Setting up an Switchback experiment
Defining the hypothesis, metrics, groups, targeting, and parameters follows the same general workflow as a traditional A/B test. What makes switchback experiments different are three additional configurations: clusters, scheduling, and analysis configuration.Defining Cluster(s)
Clusters are groups of users who follow the same experience cadence. In traditional A/B tests, the selected ID Type acts as both the randomization unit and the unit at which metrics are calculated. In a switchback experiment, however, the ID Type defines the unit for metric calculation, while clusters determine which experience a user receives over time. In Statsig, there are three ways to define a cluster.| Method | Description | Inputs |
|---|---|---|
| Single | Single Cluster where all users eligible for the experiment follows the same cadence | Start With: defines which experience (control or treatment) starts the switchback |
| Auto | Provides a two-cluster configuration where users are automatically assigned to each cluster based on the specified inputs. | Cluster ID Type: Select a custom ID from the Exposure User Object that Statsig will use to split users into clusters. For example, if server_id is present on the user object, Statsig will randomly assign server_id values to each cluster, and users will be clustered based on their server_id. |
| Manual | Two-cluster configuration where users are manually assigned to each cluster. | Cluster Field: Select a field from the Exposure User Object that will be used to assign users to clusters. For example, if Country is selected as the Cluster Field, you can assign specific countries to either Cluster 1 or Cluster 2. Users will then be placed into clusters based on the value of that field (e.g., their country). |
Defining Scheduling
Once the clusters are configured, you can define the schedule for experiences within each cluster.
Inputs
Window Size / Unit: The length of each window during which a user’s experience remains constant. Experiment Start Date / Time / Timezone: The date and time when the switchback experiment begins. All clusters start simultaneously. The experiment cannot be started if the selected start date or time is in the past when the experiment is started. Target Duration: The intended length of time the experiment should run. By default, the experiment will not automatically stop when this duration is reached—users will continue to receive the experiment’s switched experiences according to the configured schedule. If “Stop Experiment at target duration” is enabled, the experiment will automatically stop at the end of the specified duration. At that point, users will be served the default experiment value configured in code.Define Analysis Configuration
In Statsig, you can configure how exposures and metrics are handled during the transition periods between switchback windows. For example, if a rideshare marketplace switches from Control to Treatment at 9 AM, the system may still experience lingering effects from the Control period—such as drivers already on active trips or riders remaining in the queue from earlier periods. In these cases, you may want to exclude exposures and metric data recorded shortly after the switch, since they may still reflect the previous experience. In Statsig, this can be done by configuring Burn-in and Burn-out periods in the Analysis Configuration section.
Inputs
Burn-in Period: The amount of time at the beginning of each window that is excluded from analysis. Burn-out Period: The amount of time at the end of each window that is excluded from analysis. Metric Calculation: Determines how metric events are attributed to an exposure. The following options define how metrics are aggregated within each switchback window.
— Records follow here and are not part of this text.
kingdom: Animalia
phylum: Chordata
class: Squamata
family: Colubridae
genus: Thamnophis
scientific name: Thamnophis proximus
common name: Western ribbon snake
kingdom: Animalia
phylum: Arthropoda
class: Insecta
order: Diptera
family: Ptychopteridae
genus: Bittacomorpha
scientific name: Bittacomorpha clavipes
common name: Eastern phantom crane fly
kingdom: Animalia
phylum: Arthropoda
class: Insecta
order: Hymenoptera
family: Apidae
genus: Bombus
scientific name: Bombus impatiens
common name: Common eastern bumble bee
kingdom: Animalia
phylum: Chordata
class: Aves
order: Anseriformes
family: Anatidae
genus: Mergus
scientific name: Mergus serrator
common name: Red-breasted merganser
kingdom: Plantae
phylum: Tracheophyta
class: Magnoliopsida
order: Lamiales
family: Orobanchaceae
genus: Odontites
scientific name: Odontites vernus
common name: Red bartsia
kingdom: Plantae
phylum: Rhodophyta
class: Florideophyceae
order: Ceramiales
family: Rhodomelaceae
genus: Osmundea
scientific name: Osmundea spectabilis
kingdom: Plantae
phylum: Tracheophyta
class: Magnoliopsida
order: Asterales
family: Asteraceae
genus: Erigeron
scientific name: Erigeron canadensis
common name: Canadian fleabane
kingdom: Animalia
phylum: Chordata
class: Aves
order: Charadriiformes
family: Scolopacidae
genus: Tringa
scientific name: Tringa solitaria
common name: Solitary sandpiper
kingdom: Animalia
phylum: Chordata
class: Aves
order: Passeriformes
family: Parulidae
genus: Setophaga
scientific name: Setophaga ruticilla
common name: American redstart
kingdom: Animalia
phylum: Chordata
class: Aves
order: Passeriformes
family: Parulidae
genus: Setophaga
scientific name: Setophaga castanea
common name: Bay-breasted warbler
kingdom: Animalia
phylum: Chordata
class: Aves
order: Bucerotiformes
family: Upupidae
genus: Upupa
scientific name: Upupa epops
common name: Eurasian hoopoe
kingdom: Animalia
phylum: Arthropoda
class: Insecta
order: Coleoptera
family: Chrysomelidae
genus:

- Period from first exposure: Aggregates metric data for a specified period of time after the user’s first exposure.
- Entire window: Aggregates metric data across the full switchback window.
- Period between burn-in and burn-out: Aggregates metric data only within the portion of the window between the burn-in and burn-out periods.

- Include exposures in burn periods: Considers all exposures recorded during the switchback window, including those that occur within the burn-in and burn-out periods.
- Exclude exposures in burn periods: Considers only exposures recorded between the burn-in and burn-out periods.